I was speaking more of moving into 3 dimensions for target location.
Initially, even though stance takes depth into account, you would
just attack a square on the 2d grid (3 high and 3 wide) between you
and your opponent. If they are in the /en garde/ position, the
head, torso, and right leg would present targets withing the central
column of the 2d grid. When you add in the concept of weapon reach,
you can add a 3rd (depth) dimension to the target locations. Now, a
dagger might not reach the head, but a sword would. Whereas before,
either dagger or sword could attack the headh in the 2d grid.
> At the current leaps and bounds of graphics, could the techonology
> support real-time rendering about 1000 animation poses with
> several times as many transition animations sometime this decade?
> I don't know the state of the art of graphics programming.
Me neither. As someone else pointed out, the AI could be
problematic as well.
> The way you defined weapon reach, it sounded like a weapon that
> was longer penetrated both shallower and deeper into the personal
> space of the target. Since it thus threatens more cubes in the
> 3-grid, a longer weapon dominates a shorter one. that Did I
> overlook some qualitative or quantitative countermeasure?
Assuming that a successful defensive form intercepts the attacking
form at any cube along the attacking weapon's length, it seems to me
there would be more opportunity to block a longer weapon.

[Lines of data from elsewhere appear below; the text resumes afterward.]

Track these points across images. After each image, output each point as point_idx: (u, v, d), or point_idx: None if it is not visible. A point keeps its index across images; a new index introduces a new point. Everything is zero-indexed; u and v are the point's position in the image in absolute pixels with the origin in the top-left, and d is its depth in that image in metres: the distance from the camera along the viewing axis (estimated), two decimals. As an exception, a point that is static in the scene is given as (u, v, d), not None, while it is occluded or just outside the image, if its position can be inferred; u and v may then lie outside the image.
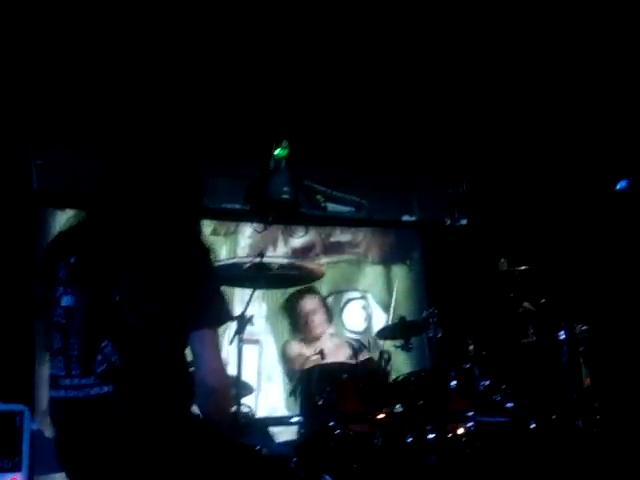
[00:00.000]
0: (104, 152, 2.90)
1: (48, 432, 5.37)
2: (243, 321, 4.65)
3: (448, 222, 7.18)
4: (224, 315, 2.63)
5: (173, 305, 2.47)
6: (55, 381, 2.55)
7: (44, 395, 5.40)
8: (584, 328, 4.91)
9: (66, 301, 2.54)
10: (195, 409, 2.59)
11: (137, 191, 2.63)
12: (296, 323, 6.28)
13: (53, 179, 5.99)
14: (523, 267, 5.12)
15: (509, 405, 4.60)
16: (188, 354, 2.59)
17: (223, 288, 2.66)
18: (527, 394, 4.87)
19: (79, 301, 2.52)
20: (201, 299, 2.51)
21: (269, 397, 6.19)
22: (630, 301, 6.03)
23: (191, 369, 2.60)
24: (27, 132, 5.87)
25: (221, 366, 2.60)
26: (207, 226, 6.33)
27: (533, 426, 4.51)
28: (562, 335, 4.87)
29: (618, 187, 5.17)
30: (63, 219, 6.09)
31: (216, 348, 2.57)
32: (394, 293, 6.35)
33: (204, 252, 2.62)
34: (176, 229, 2.60)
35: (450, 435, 4.31)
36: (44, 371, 5.50)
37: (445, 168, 7.18)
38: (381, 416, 4.49)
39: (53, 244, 2.73)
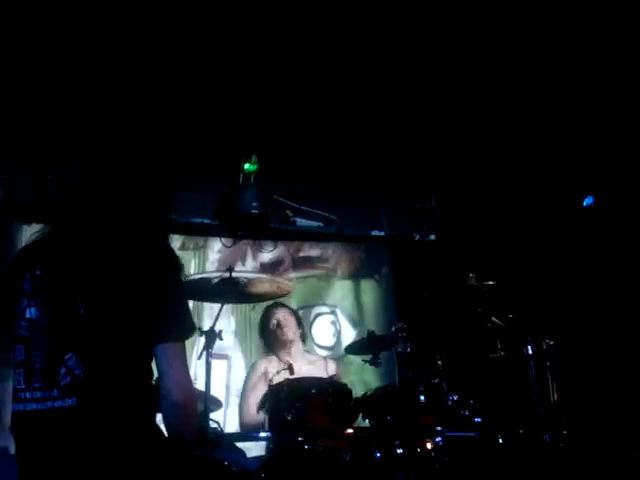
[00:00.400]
0: (72, 167, 2.88)
1: (12, 449, 5.32)
2: (212, 336, 4.62)
3: (417, 237, 7.19)
4: (190, 328, 2.60)
5: (139, 319, 2.45)
6: (16, 394, 2.53)
7: (7, 412, 5.34)
8: (551, 343, 4.94)
9: (30, 314, 2.52)
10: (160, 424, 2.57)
11: (104, 204, 2.62)
12: (268, 335, 6.22)
13: (20, 194, 5.94)
14: (491, 282, 5.14)
15: (477, 420, 4.61)
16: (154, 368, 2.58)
17: (190, 302, 2.65)
18: (495, 409, 4.88)
19: (43, 314, 2.50)
20: (167, 312, 2.50)
21: (237, 412, 6.14)
22: (596, 316, 6.08)
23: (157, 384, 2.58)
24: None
25: (187, 380, 2.56)
26: (176, 240, 6.32)
27: (501, 441, 4.51)
28: (529, 350, 4.89)
29: (585, 203, 5.21)
30: (29, 234, 6.04)
31: (182, 362, 2.54)
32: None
33: (171, 265, 2.60)
34: (143, 242, 2.58)
35: (419, 450, 4.31)
36: (6, 387, 5.44)
37: (414, 184, 7.21)
38: (350, 431, 4.49)
39: (19, 257, 2.71)
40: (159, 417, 2.61)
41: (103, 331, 2.43)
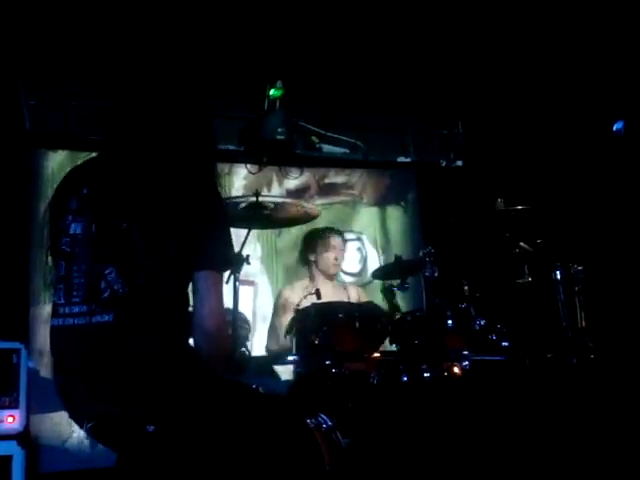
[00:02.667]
0: (97, 92, 2.87)
1: (43, 371, 5.43)
2: (239, 261, 4.62)
3: (443, 164, 7.14)
4: (230, 260, 2.64)
5: (181, 240, 2.47)
6: (55, 309, 2.56)
7: (39, 333, 5.42)
8: (580, 268, 4.91)
9: (74, 229, 2.56)
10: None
11: (151, 128, 2.65)
12: (309, 257, 6.09)
13: (46, 120, 5.94)
14: (519, 207, 5.08)
15: (505, 344, 4.61)
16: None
17: (232, 233, 2.64)
18: (523, 333, 4.88)
19: (86, 229, 2.54)
20: (210, 240, 2.52)
21: (264, 337, 6.19)
22: (624, 241, 6.03)
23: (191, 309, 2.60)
24: (19, 72, 5.79)
25: (222, 311, 2.61)
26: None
27: (528, 364, 4.52)
28: (558, 275, 4.87)
29: (615, 128, 5.13)
30: (55, 160, 6.07)
31: (220, 292, 2.57)
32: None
33: (217, 193, 2.63)
34: (190, 168, 2.62)
35: (446, 374, 4.33)
36: (38, 309, 5.53)
37: (441, 109, 7.13)
38: (377, 355, 4.52)
39: (66, 178, 2.75)
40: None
41: (144, 248, 2.45)
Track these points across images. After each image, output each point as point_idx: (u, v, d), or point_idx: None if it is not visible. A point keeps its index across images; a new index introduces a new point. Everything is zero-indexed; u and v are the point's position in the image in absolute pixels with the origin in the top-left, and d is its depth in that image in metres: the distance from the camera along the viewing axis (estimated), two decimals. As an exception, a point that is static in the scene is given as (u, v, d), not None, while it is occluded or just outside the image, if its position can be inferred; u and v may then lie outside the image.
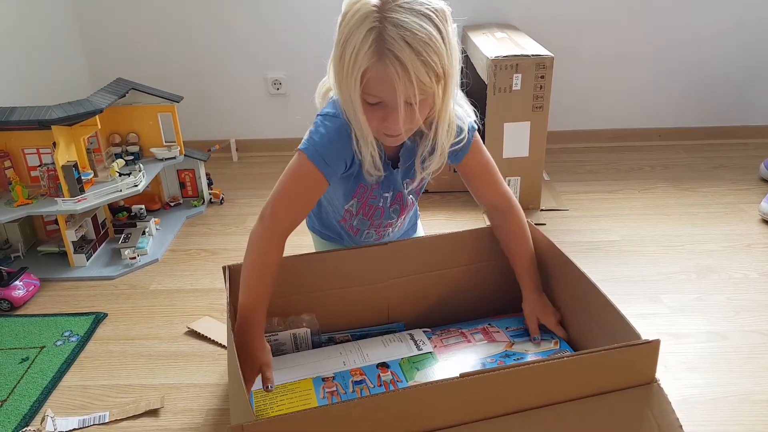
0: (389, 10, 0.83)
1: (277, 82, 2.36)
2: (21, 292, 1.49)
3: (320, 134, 0.97)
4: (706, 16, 2.28)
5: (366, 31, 0.82)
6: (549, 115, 1.81)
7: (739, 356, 1.26)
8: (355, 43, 0.83)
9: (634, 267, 1.59)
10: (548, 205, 1.95)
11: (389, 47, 0.82)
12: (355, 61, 0.84)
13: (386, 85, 0.85)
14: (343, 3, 0.88)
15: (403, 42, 0.82)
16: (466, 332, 1.13)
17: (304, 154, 0.97)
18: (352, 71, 0.85)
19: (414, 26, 0.82)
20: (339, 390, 0.98)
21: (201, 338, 1.36)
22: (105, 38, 2.31)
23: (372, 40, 0.82)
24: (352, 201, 1.12)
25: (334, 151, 0.97)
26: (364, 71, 0.84)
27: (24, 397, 1.20)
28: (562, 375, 0.79)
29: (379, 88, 0.86)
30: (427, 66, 0.84)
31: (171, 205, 2.00)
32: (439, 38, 0.85)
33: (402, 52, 0.82)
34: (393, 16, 0.82)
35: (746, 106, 2.42)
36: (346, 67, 0.85)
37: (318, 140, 0.97)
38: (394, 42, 0.82)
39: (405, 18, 0.82)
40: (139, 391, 1.21)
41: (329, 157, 0.97)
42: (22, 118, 1.54)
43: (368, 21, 0.83)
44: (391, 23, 0.82)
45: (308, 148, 0.97)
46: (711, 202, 1.94)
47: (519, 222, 1.13)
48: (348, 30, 0.85)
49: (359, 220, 1.17)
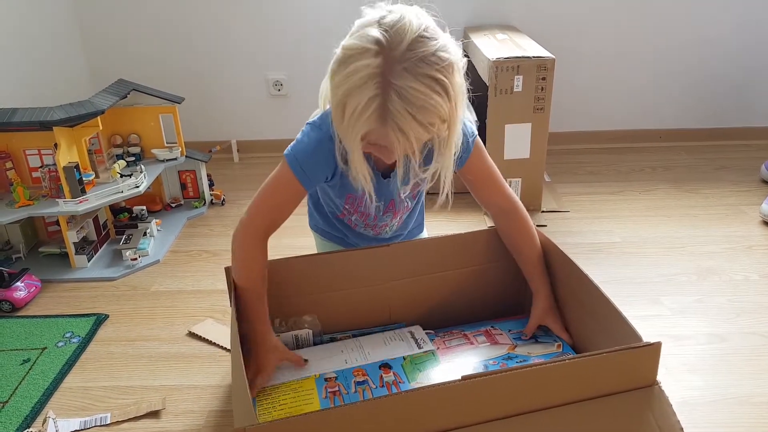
0: (394, 73, 0.79)
1: (278, 83, 2.36)
2: (22, 293, 1.49)
3: (304, 144, 0.99)
4: (707, 17, 2.28)
5: (369, 97, 0.79)
6: (550, 116, 1.81)
7: (739, 358, 1.26)
8: (357, 105, 0.80)
9: (635, 269, 1.59)
10: (549, 207, 1.95)
11: (392, 118, 0.80)
12: (357, 121, 0.82)
13: (384, 140, 0.85)
14: (343, 44, 0.84)
15: (407, 114, 0.80)
16: (468, 334, 1.14)
17: (286, 161, 1.00)
18: (353, 128, 0.83)
19: (419, 97, 0.79)
20: (341, 390, 0.99)
21: (202, 339, 1.36)
22: (105, 39, 2.31)
23: (375, 107, 0.80)
24: (346, 206, 1.14)
25: (314, 163, 0.99)
26: (366, 132, 0.84)
27: (25, 399, 1.20)
28: (564, 377, 0.79)
29: (377, 138, 0.86)
30: (428, 129, 0.84)
31: (172, 206, 2.00)
32: (443, 101, 0.82)
33: (405, 123, 0.81)
34: (397, 83, 0.79)
35: (747, 107, 2.42)
36: (347, 121, 0.83)
37: (301, 149, 0.99)
38: (398, 114, 0.80)
39: (410, 86, 0.79)
40: (141, 393, 1.21)
41: (308, 167, 0.99)
42: (23, 120, 1.54)
43: (371, 86, 0.79)
44: (396, 92, 0.79)
45: (290, 156, 1.00)
46: (712, 203, 1.95)
47: (525, 223, 1.13)
48: (349, 87, 0.81)
49: (356, 218, 1.18)
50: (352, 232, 1.23)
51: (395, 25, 0.81)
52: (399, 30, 0.80)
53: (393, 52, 0.79)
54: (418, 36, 0.80)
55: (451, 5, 2.26)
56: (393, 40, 0.80)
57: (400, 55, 0.79)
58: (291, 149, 1.00)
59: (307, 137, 1.00)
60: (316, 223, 1.29)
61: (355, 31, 0.85)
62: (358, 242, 1.24)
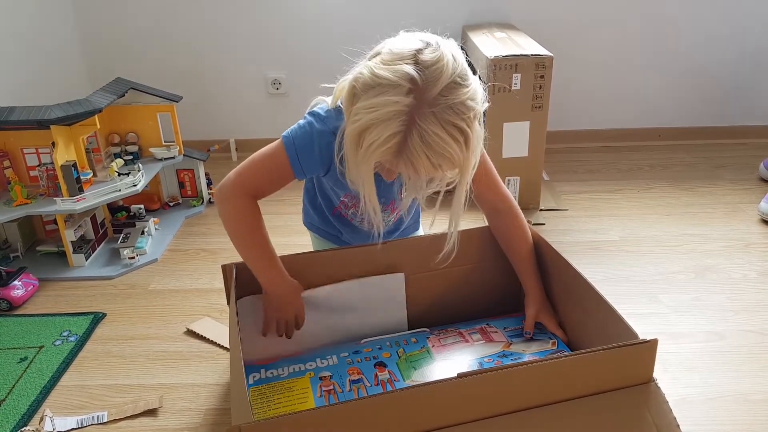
0: (421, 115, 0.79)
1: (276, 81, 2.36)
2: (20, 292, 1.49)
3: (304, 131, 0.98)
4: (706, 16, 2.28)
5: (392, 133, 0.79)
6: (548, 114, 1.81)
7: (737, 356, 1.26)
8: (378, 137, 0.80)
9: (633, 267, 1.59)
10: (548, 205, 1.95)
11: (408, 155, 0.81)
12: (374, 152, 0.81)
13: (395, 171, 0.87)
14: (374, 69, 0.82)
15: (423, 156, 0.80)
16: (464, 332, 1.13)
17: (283, 143, 0.99)
18: (368, 157, 0.82)
19: (439, 143, 0.80)
20: (336, 389, 0.99)
21: (199, 338, 1.36)
22: (104, 38, 2.31)
23: (394, 143, 0.80)
24: (344, 199, 1.14)
25: (310, 153, 0.98)
26: (379, 163, 0.84)
27: (22, 397, 1.20)
28: (560, 375, 0.79)
29: (389, 167, 0.87)
30: (438, 169, 0.84)
31: (170, 205, 2.00)
32: (461, 150, 0.82)
33: (418, 162, 0.81)
34: (422, 125, 0.79)
35: (746, 105, 2.42)
36: (363, 150, 0.82)
37: (300, 136, 0.98)
38: (414, 153, 0.80)
39: (433, 131, 0.79)
40: (138, 391, 1.21)
41: (303, 157, 0.98)
42: (21, 118, 1.54)
43: (396, 123, 0.79)
44: (418, 133, 0.79)
45: (288, 140, 0.99)
46: (710, 202, 1.94)
47: (519, 222, 1.14)
48: (374, 117, 0.80)
49: (353, 212, 1.18)
50: (347, 228, 1.23)
51: (432, 66, 0.80)
52: (435, 72, 0.80)
53: (425, 94, 0.79)
54: (451, 82, 0.80)
55: (450, 4, 2.26)
56: (427, 82, 0.79)
57: (431, 100, 0.79)
58: (290, 133, 0.99)
59: (309, 126, 0.98)
60: (311, 220, 1.29)
61: (389, 60, 0.82)
62: (352, 240, 1.24)
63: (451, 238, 0.99)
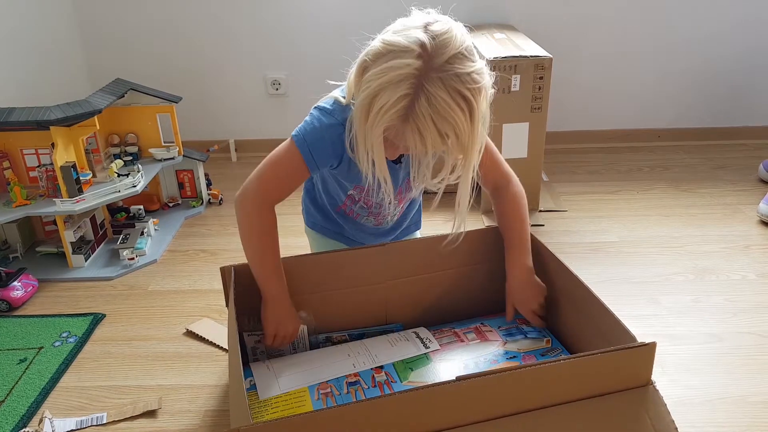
0: (428, 79, 0.82)
1: (276, 82, 2.36)
2: (19, 293, 1.49)
3: (313, 127, 1.00)
4: (705, 17, 2.28)
5: (400, 95, 0.82)
6: (548, 115, 1.81)
7: (736, 358, 1.26)
8: (388, 100, 0.83)
9: (632, 268, 1.59)
10: (547, 206, 1.95)
11: (415, 120, 0.83)
12: (382, 116, 0.84)
13: (401, 139, 0.88)
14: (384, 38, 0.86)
15: (430, 120, 0.83)
16: (459, 332, 1.14)
17: (294, 142, 1.00)
18: (378, 122, 0.85)
19: (445, 109, 0.82)
20: (333, 391, 0.98)
21: (199, 339, 1.36)
22: (104, 38, 2.31)
23: (402, 106, 0.83)
24: (352, 192, 1.14)
25: (322, 147, 0.99)
26: (387, 127, 0.86)
27: (22, 398, 1.20)
28: (559, 377, 0.79)
29: (395, 136, 0.89)
30: (444, 139, 0.86)
31: (170, 206, 2.00)
32: (465, 119, 0.84)
33: (425, 129, 0.84)
34: (429, 88, 0.82)
35: (746, 106, 2.42)
36: (373, 115, 0.85)
37: (310, 131, 0.99)
38: (421, 117, 0.83)
39: (439, 95, 0.82)
40: (137, 392, 1.21)
41: (316, 152, 1.00)
42: (20, 119, 1.54)
43: (405, 85, 0.82)
44: (425, 97, 0.82)
45: (298, 137, 1.00)
46: (710, 203, 1.94)
47: (514, 198, 1.13)
48: (384, 81, 0.83)
49: (360, 206, 1.18)
50: (351, 224, 1.23)
51: (442, 35, 0.84)
52: (444, 41, 0.83)
53: (434, 60, 0.82)
54: (459, 53, 0.83)
55: (449, 4, 2.24)
56: (437, 49, 0.82)
57: (439, 66, 0.82)
58: (300, 131, 1.01)
59: (317, 121, 1.00)
60: (312, 219, 1.29)
61: (400, 29, 0.86)
62: (356, 235, 1.25)
63: (459, 221, 1.00)
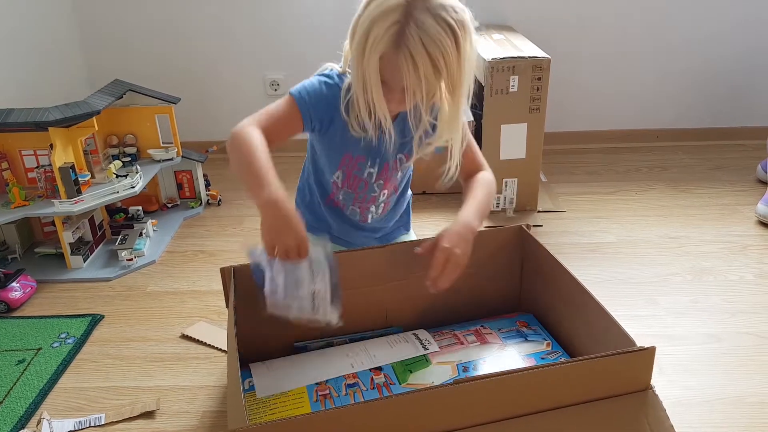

Whereas
to successfully block a dagger, one would have to execute a form
targetted to intercept at one and only one cube, to block a staff,
one can select any form that would intercept at any of the three
cubes describing the weapon's length. In other words, using a staff
could triple the number of defensive or riposte forms availabe to
your opponent, giving him more options for moving into a checkmate
position.
> A gentle (continous, monotonic, strictly increasing) fitness slope
> is trivial for any evolutionary algorithm to climb. Likewise,
> such fitness slopes are reducible to the old binary search
> guessing (pick a number between 1 and 100...). Thus, dull for a
> sophisticated player, after discovering this property. In
> addition to collision detection, are there other /qualtitative/
> differences? This would, analogous to a knight's move, is neither
> forward nor aside, nor continuously through, but a discrete leap.
> In any case, thank you for the tour.
I don't have your knowledge of game theory, so I often feel like I
think I know what you are saying, but am not quite sure. I hope the
above gave you a better idea about what I'm getting at, but if not,
please keep asking questions. I'm bound to understand eventually.